Queridos hermanos hermanas, buenos días:
El Evangelio de este domingo presenta una disputa entre Jesús y algunos fariseos y escribas. La discusión se refiere al valor de la «tradición de los antepasados» (Mc 7,3) que Jesús, refiriéndose al profeta Isaías, define «preceptos de hombres» (v. 7) y que jamás deben tomar el lugar del «mandamiento de Dios» (v. 8).
Las antiguas prescripciones en cuestión comprendían no sólo los preceptos de Dios revelados a Moisés, sino una serie de dictámenes que especificaban las indicaciones de la ley mosaica. Los interlocutores aplicaban tales normas de manera más bien escrupulosa y las presentaban como expresión de auténtica religiosidad. Por lo tanto, recriminan a Jesús y a sus discípulos la transgresión de aquellas, de manera particular las que se referían a la purificación exterior del cuerpo (cfr v. 5).
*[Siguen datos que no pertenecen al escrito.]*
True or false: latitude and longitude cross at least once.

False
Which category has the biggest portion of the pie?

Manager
La respuesta de Jesús tiene la fuerza de un pronunciamiento profético: «Ustedes dejan de lado el mandamiento de Dios, por seguir la tradición de los hombres» (v. 8). Son palabras que nos colman de admiración por nuestro Maestro: sentimos que en Él está la verdad y que su sabiduría nos libra de los prejuicios.
Pero ¡atención! Con estas palabras, Jesús quiere poner en guardia también a nosotros, hoy, del considerar que la observancia exterior de la ley sea suficiente para ser buenos cristianos. Como en ese entonces para los fariseos, existe también para nosotros el peligro de creernos en lo correcto, o peor, mejores de los otros por el sólo hecho de observar las reglas, las usanzas, también si no amamos al prójimo, somos duros de corazón, somos soberbios y orgullosos. La observancia literal de los preceptos es algo estéril si no cambia el corazón y no se traduce en actitudes concretas: abrirse al encuentro con Dios y a su Palabra, buscar la justicia y la paz, socorrer a los pobres, a los débiles, a los oprimidos. Todos sabemos: en nuestras comunidades, en nuestras parroquias, en nuestros barrios, cuánto daño hacen a la Iglesia y son motivo de escándalo, aquellas personas que se profesan tan católicas y van a menudo a la iglesia, pero después, en su vida cotidiana descuidan a la familia, hablan mal de los demás, etc. Esto es lo que Jesús condena porque es un antitestimonio cristiano.
Continuando con su exortación, Jesús focaliza la atención sobre un aspecto más profundo y afirma: «Ninguna cosa externa que entra en el hombre puede mancharlo; lo que lo hace impuro es aquello que sale del hombre» (v. 15). De esta manera subraya el primado de la interioridad, el primado del “corazón”: no son las cosas exteriores las que nos hacen o no santos, sino el corazón que expresa nuestras intenciones, nuestras elecciones y el deseo de hacerlo todo por amor de Dios. Las actitudes exteriores son la consecuencia de lo que hemos decidido en el corazón. No al revés. Con actitudes exteriores. Si el corazón no cambia, no somos buenos cristianos. La frontera entre el bien y el mal no pasa fuera de nosotros sino más bien dentro de nosotros, podemos preguntarnos: ¿dónde está mi corazón? Jesús decía: “tu tesoro está donde está tu corazón”. ¿Cúal es mi tesoro? ¿Es Jesús y su doctrina? Entonces el corazón es bueno.
O el tesoro ¿es otra cosa? Por lo tanto, es el corazón el que debe ser purificado y debe convertirse. Sin un corazón purificado, no se pueden tener manos verdaderamente limpias y labios que pronuncian palabras sinceras de amor – todo tiene un doblez, una doble vida-de labios que pronuncian palabras de misericordia, de perdón. Esto lo puede hacer solamente el corazón sincero y purificado.
Pidamos al Señor, por intercesión de la Virgen Santa, darnos un corazón puro, libre de toda hipocresía. Este es el adjetivo que Jesús da a los fariseos: “hipócritas”, porque dicen una cosa y hacen otra. Un corazón libre de hipocresía, para que seamos capaces de vivir según el espíritu de la ley y alcanzar su finalidad, que es el amor.